Partly due to pricing practices like these—and perhaps also due to fraudulently billing government health programs, the subject of a $98 million settlement in early August—CHS brought in $13 billion in profits in 2013. Its top five executives all pulled in compensation packages worth more than $2.3 million that year. CHS chief executive Wayne Smith received $8.8 million.

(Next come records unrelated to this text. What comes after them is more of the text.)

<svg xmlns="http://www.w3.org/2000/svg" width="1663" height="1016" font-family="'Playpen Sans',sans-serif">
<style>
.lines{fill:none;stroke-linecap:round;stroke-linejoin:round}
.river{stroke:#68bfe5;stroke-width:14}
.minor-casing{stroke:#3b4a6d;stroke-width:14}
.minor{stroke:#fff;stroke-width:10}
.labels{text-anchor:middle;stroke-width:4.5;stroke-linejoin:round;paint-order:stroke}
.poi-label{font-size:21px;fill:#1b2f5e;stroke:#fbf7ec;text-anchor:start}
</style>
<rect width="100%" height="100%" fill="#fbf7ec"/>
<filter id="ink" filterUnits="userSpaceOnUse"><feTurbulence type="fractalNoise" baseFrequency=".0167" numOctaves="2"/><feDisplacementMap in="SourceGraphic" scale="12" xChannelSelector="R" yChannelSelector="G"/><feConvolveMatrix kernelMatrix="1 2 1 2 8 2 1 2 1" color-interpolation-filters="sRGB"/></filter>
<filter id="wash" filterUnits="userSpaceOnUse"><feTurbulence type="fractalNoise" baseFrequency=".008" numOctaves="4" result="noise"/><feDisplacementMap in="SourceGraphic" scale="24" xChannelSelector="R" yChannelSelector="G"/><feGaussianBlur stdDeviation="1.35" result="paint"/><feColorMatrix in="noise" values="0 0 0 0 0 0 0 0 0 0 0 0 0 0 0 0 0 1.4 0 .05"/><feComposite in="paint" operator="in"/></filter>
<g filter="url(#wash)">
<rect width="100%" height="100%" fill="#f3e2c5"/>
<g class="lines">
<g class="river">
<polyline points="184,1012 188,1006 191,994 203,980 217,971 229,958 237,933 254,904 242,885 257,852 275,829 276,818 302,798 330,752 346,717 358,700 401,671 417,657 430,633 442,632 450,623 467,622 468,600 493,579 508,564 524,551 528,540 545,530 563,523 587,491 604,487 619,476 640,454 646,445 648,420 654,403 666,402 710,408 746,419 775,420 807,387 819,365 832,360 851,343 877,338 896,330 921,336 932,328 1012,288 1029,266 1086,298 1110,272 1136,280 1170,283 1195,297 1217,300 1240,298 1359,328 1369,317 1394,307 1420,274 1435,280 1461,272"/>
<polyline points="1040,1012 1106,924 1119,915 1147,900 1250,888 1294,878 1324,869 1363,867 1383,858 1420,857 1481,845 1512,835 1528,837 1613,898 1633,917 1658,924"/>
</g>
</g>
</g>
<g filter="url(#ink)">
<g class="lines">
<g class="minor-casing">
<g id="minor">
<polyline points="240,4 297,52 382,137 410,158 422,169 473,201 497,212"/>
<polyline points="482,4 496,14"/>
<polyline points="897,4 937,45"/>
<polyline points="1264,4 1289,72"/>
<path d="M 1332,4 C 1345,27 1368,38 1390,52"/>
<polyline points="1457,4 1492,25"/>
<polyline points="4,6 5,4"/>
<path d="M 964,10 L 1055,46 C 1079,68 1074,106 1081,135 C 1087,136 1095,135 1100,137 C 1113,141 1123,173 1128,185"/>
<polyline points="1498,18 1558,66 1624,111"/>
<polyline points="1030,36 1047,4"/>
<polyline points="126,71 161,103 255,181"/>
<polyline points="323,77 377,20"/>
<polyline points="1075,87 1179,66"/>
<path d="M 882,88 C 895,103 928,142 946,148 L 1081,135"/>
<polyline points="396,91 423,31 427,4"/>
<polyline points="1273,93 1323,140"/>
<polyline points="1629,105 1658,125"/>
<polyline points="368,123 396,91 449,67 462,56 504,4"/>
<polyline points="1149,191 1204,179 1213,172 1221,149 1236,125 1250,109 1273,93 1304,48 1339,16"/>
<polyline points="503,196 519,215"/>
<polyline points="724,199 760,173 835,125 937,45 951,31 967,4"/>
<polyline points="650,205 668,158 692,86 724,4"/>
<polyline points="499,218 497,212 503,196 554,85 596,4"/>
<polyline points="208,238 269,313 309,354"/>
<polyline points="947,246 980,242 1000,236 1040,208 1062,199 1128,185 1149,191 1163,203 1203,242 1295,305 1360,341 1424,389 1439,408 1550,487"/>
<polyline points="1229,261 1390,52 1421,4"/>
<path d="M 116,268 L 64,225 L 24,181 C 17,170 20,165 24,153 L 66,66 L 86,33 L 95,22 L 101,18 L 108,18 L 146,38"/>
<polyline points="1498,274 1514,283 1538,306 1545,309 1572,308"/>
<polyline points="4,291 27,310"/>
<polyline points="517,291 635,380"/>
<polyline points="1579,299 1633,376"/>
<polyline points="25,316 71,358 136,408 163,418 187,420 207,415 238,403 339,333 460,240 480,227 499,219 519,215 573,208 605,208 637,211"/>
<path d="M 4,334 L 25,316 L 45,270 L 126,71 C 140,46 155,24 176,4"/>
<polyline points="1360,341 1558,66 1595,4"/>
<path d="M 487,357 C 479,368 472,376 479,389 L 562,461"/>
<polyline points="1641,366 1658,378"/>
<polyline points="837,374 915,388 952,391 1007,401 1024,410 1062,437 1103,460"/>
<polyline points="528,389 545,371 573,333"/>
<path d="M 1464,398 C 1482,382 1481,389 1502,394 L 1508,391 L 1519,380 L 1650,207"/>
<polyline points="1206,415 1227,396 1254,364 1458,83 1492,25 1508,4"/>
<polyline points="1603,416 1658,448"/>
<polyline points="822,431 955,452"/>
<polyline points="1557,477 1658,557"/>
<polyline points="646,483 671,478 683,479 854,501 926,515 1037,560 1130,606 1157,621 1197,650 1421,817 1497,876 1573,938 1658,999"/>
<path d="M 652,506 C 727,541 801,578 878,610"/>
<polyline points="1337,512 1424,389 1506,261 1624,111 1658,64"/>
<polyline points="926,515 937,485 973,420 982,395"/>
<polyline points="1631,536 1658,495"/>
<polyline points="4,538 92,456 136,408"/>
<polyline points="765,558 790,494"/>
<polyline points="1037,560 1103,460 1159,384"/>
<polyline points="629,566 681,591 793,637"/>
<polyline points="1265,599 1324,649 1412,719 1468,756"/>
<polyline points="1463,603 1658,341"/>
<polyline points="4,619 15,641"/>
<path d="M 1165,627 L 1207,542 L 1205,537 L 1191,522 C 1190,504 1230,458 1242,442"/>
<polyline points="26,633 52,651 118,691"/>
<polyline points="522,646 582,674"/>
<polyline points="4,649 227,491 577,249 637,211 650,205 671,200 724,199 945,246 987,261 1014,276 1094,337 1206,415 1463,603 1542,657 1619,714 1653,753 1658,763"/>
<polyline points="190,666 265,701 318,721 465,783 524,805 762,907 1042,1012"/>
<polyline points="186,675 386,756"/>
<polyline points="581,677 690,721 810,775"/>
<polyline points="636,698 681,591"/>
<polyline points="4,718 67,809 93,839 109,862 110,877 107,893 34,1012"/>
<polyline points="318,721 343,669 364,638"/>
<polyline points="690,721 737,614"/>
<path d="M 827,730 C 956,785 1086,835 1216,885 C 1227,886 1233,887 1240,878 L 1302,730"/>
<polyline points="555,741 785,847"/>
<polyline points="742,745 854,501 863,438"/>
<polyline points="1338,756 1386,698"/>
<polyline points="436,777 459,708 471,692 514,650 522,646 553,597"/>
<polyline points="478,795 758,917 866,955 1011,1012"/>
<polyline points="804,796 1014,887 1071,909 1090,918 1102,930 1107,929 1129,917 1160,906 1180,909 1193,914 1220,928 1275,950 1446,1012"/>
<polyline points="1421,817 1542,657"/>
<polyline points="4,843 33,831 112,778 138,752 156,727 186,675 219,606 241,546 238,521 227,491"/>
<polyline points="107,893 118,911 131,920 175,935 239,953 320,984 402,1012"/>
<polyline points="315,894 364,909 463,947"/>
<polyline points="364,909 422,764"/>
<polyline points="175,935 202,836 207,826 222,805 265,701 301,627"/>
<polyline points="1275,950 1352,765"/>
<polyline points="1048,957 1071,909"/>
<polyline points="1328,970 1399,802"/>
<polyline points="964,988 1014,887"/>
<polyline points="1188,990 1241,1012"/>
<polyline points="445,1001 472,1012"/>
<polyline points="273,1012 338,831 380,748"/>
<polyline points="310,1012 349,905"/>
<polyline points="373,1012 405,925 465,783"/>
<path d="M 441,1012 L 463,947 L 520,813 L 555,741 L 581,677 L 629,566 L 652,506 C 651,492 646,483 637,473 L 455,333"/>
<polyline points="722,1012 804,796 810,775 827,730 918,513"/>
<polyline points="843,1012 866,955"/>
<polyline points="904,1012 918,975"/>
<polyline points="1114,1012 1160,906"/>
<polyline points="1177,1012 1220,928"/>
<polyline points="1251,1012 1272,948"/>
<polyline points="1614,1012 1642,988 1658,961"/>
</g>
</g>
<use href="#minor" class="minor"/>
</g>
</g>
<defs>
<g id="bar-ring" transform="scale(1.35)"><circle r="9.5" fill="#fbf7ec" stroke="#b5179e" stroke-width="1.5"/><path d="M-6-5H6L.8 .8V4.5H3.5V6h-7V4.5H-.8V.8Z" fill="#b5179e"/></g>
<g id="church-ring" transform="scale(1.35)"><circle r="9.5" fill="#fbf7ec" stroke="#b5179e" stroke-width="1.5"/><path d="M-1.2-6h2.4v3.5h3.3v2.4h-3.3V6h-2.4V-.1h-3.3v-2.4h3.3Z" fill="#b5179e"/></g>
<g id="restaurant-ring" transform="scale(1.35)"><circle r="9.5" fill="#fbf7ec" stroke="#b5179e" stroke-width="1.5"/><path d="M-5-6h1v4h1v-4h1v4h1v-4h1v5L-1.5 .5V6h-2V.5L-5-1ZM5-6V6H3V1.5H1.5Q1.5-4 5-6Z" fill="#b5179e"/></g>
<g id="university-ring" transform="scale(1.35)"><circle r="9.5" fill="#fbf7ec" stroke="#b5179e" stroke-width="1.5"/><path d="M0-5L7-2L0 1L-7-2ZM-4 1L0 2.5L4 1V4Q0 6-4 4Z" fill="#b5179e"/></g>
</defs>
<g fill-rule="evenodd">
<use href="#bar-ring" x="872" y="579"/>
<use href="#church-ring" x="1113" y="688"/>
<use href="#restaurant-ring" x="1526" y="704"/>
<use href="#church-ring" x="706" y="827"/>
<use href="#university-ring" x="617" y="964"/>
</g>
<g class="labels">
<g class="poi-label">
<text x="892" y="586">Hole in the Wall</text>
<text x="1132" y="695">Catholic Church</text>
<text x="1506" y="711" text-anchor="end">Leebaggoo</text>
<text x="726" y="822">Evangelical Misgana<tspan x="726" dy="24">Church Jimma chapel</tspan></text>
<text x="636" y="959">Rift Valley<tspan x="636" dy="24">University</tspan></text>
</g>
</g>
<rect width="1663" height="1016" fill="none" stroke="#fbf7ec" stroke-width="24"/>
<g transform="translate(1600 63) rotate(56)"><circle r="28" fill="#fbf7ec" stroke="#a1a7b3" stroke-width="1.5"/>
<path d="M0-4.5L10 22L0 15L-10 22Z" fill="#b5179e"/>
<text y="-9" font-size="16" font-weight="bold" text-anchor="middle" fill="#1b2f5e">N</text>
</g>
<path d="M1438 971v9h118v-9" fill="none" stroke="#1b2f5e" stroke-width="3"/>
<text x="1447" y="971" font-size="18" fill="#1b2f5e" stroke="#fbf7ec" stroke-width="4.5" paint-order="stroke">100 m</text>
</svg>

In our increasingly polarized economy, it seems, squeezing workers to the breaking point is just another way to maximize gains at the top. But we’re all absorbing the cost of doing business, if not in broken backs and ribs and shattered sleep, then in unsafe food and roads and hospitals. Little in our regulatory system takes on the risks of work speedup. “During a fatality investigation, OSHA doesn’t ask the question why: Why was the guard off the machine?” Celeste Monforton says. “And it’s typically off the machine because they can operate quicker without it.” She circles back to the Massey mine explosion, which she helped investigate: “The technical way it happened was the coal dust exploded—but the cause was the production pressures, the way the company had no respect for the workers’ lives.”